— İncelenecek Metin —

******

9 Aralık 2012 Pazar

İşte Kapitalizmin Gerçek Yüzü - Yıllardır İşçileri Yanında Çalıştıran Patronun İlginç Sömürme Taktiği


Tuzla’da 7 ay önce işbaşı yaptığım fabrikada ilk işe başladığım gün bölüm şefi, “Ben 11 yıldır buradayım, hiç maaşımı ayın 7’sinde almadım demişti. Evet, aynen böyle demişti. Bundan sonra da böyle gider diye bir şey düşünmemiştim hiç...

Günler geçtikçe çalışan işçiler arasında “taşınıyoruz galiba” diye bir söylenti dolaşıyordu. Tabii yetkili kişiler bir açıklama yapmadığı sürece ben aldırış etmiyordum. Sonunda kafamızdaki soru işaretlerini kaldıracak bir açıklama geldi patronlar tarafından.

Lafa şöyle başladı patronlar: “Çocuklar büyük bir tarla aldık, büyük mü büyük, geniş mi geniş! Altı sizin üstü bizim, sürün sürebildiğiniz kadar!” 

İşçiler her ne kadar kendi aralarında şakaya vursalar da işi, çok açıktı bu sözlerin gerçek ifadeleri: “Siz çalışacaksınız, biz yiyeceğiz. Günümüzü gün edeceğiz!”

Ve yıllardır var olan taşınıyoruz hikayesi birden gerçeğe dönüştü. Üstelik bayram arifesi başladı taşınma telaşı...

Taşınmayla beraber zorunlu mesailer başlamıştı. Bayramda bile gelmek zorundaydık. Ve geliyorduk. Her seferinde daha iyi şartlarda çalışacağımız sunuluyordu huzurumuza.

******

— Veri Bölümü —

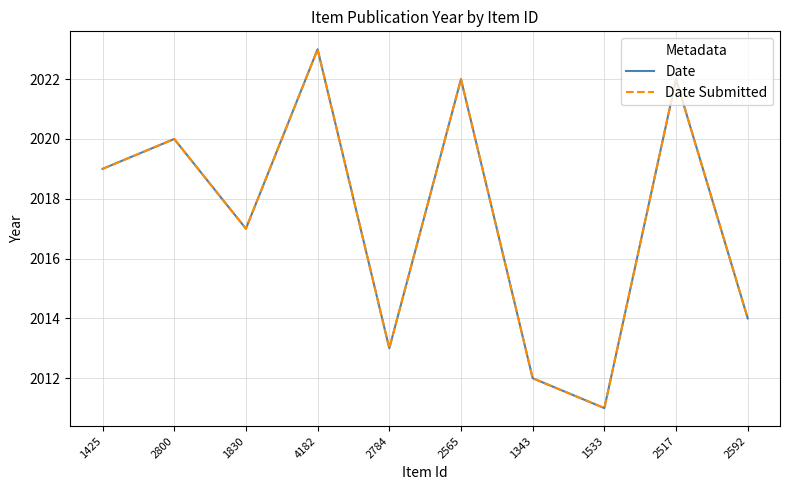

Read the Date Submitted value at 1425, to the nearest 5.

2020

******

— Alıştırmanın Amacı —
Aşağıdaki üç ifadenin fabrikanın taşınmasını anlatan yukarıdaki metinle uyuşup uyuşmadığını her biri için evet ya da hayır diye belirtin ve metinde bunu belirleyen sözleri aynen alıntılayın.
1. Bölüm şefi fabrikada 11 yıldır çalışmaktadır.
2. Taşınma telaşı bayramdan sonra başlamıştır.
3. Taşınmayla birlikte başlayan mesailer isteğe bağlıydı.

— Alıştırmanın Yanıtı —
1. Evet: "Ben 11 yıldır buradayım"
2. Hayır: "Üstelik bayram arifesi başladı taşınma telaşı..."
3. Hayır: "Taşınmayla beraber zorunlu mesailer başlamıştı."